EXTRACTED DATA |
______________________________

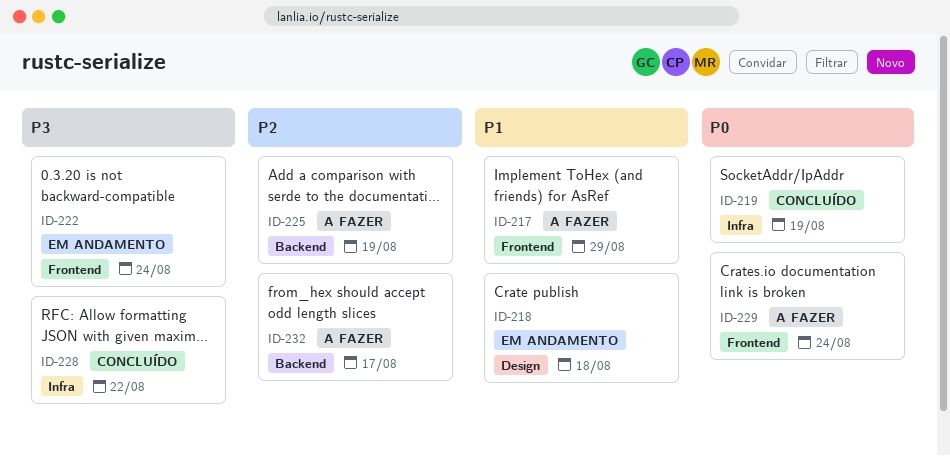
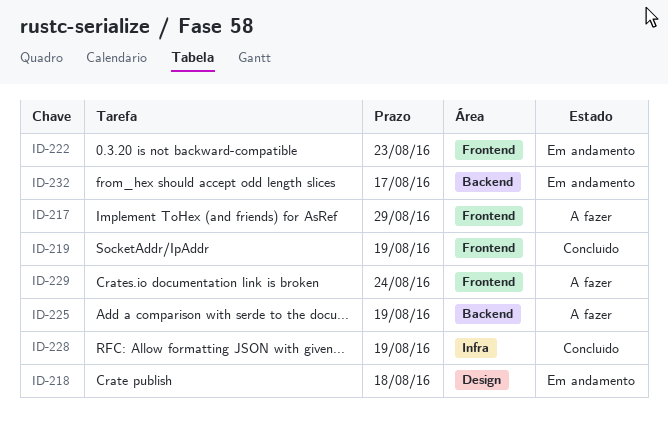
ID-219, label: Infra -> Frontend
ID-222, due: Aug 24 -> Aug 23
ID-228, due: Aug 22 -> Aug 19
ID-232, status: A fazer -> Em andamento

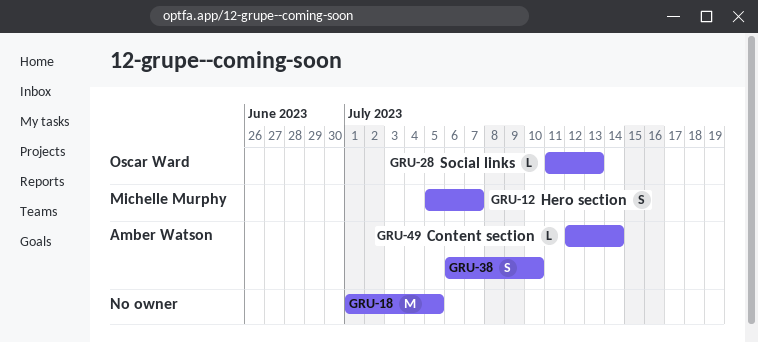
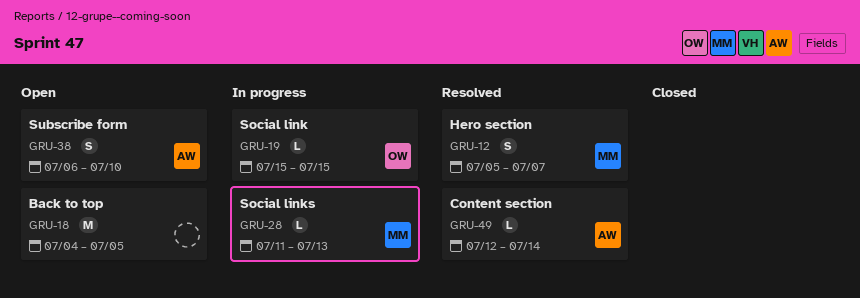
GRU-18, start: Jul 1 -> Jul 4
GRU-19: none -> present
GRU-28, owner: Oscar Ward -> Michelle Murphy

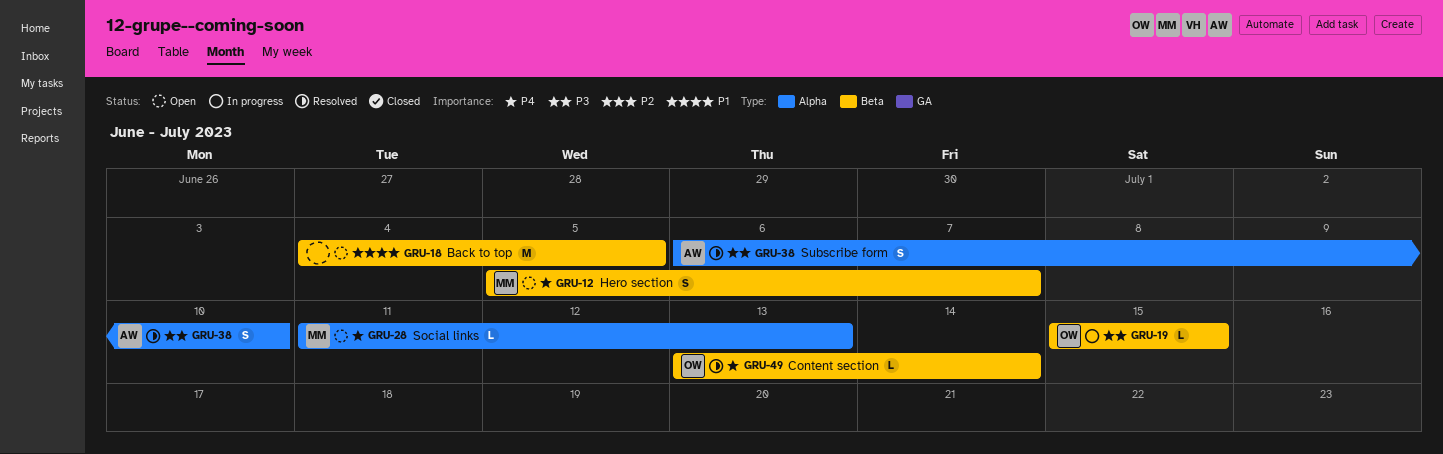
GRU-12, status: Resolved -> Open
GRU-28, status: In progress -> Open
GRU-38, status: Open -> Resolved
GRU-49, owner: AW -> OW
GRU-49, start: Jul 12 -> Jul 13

______________________________

PROBLEM REQUIREMENTS | Nothing but an exact transcription of the material, without pictures, should be returned.

ANSWER FOR THIS EXERCISE |
ID-219, label: Infra -> Frontend
ID-222, due: Aug 24 -> Aug 23
ID-228, due: Aug 22 -> Aug 19
ID-232, status: A fazer -> Em andamento

GRU-18, start: Jul 1 -> Jul 4
GRU-19: none -> present
GRU-28, owner: Oscar Ward -> Michelle Murphy

GRU-12, status: Resolved -> Open
GRU-28, status: In progress -> Open
GRU-38, status: Open -> Resolved
GRU-49, owner: AW -> OW
GRU-49, start: Jul 12 -> Jul 13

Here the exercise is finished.